As a mathematician I have always been interested in the number systems and
the methods for simple calculation used by other cultures and by earlier civilizations.
Some systems, such as the Egyption, used symbols that did not lend themselves to easy
arithmetic. The Egyptions had to develop extensive "lookup" tables even for addition
and subtraction (to say nothing of multiplication and division). Only highly educated
scribes performed arithmetic in the Egyptian culture. Other systems, such as the
arabic numbers we use today, are straightforward, and every young child learns to do
arithmetic.
An earlier culture that had an intuitive system for writing numbers was
the Mayan. "One" was a single dot, "four" was four dots in a row, "five" was a
horizontal bar, "nine" was a horizontal bar with a row of four dots above it, and
"seventeen" was a stack of three horizontal bars with two dots on top.
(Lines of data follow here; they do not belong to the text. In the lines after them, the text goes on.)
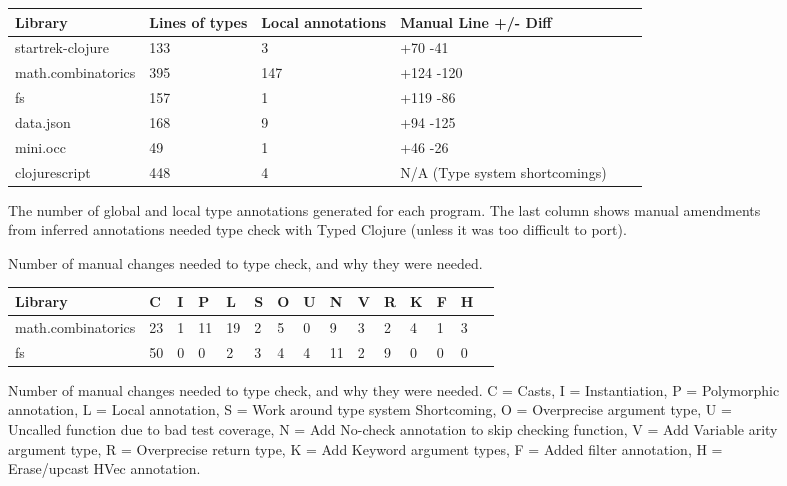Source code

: \begin{figure*}
\begin{tabular}{| l | l | l | l | l | l |}
  Library            & Lines of types  & Local annotations & Manual Line +/- Diff \\
  \hline
  startrek-clojure   & 133             & 3                 & +70 -41 \\
  math.combinatorics & 395             & 147               & +124 -120\\
  fs                 & 157             & 1                 & +119 -86\\
  data.json          & 168             & 9                 & +94 -125 \\
  mini.occ           & 49              & 1                 & +46 -26\\
  clojurescript      & 448             & 4                 & N/A (Type system shortcomings)\\
\end{tabular}
\caption{The number of global and local type annotations generated for each program.
  The last column shows manual amendments from inferred annotations needed
  type check with Typed Clojure (unless it was too difficult to port).
  }
\caption{
  Number of manual changes needed to type check, and why they were needed.
  }
  \label{infer:fig:gentype}
\end{figure*}

\begin{figure*}
\begin{tabular}{| l | l | l | l | l | l | l | l | l | l | l | l | l | l | l |}
  Library            & C  & I & P & L & S & O & U & N & V & R & K & F & H\\
  \hline
  math.combinatorics & 23 & 1 & 11& 19& 2 & 5 & 0 & 9 & 3 & 2 & 4 & 1 & 3\\
  fs                 & 50 & 0 & 0 & 2 & 3 & 4 & 4 & 11& 2 & 9 & 0 & 0 & 0\\
\end{tabular}
\caption{
  Number of manual changes needed to type check, and why they were needed.
  C = Casts,
  I = Instantiation,
  P = Polymorphic annotation,
  L = Local annotation,
  S = Work around type system Shortcoming,
  O = Overprecise argument type,
  U = Uncalled function due to bad test coverage,
  N = Add No-check annotation to skip checking function,
  V = Add Variable arity argument type,
  R = Overprecise return type,
  K = Add Keyword argument types,
  F = Added filter annotation,
  H = Erase/upcast HVec annotation.
  }
  \label{infer:fig:manualchanges}
\end{figure*}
Mayan
arithmetic was not as easy as with our modern system but was much easier than for
the Egyptians.
One thing both the Mayan system and our modern system have in common
is that there are two ways of writing numbers. We can write the numeral "5" or the
word "five." The Mayans could use the horizontal bar for the number "5" and they
also had a head glyph for the word "five." It is this head glyph for five that is
presented in my wall hanging. In spoken Yucatec this glyph is pronounced "ho."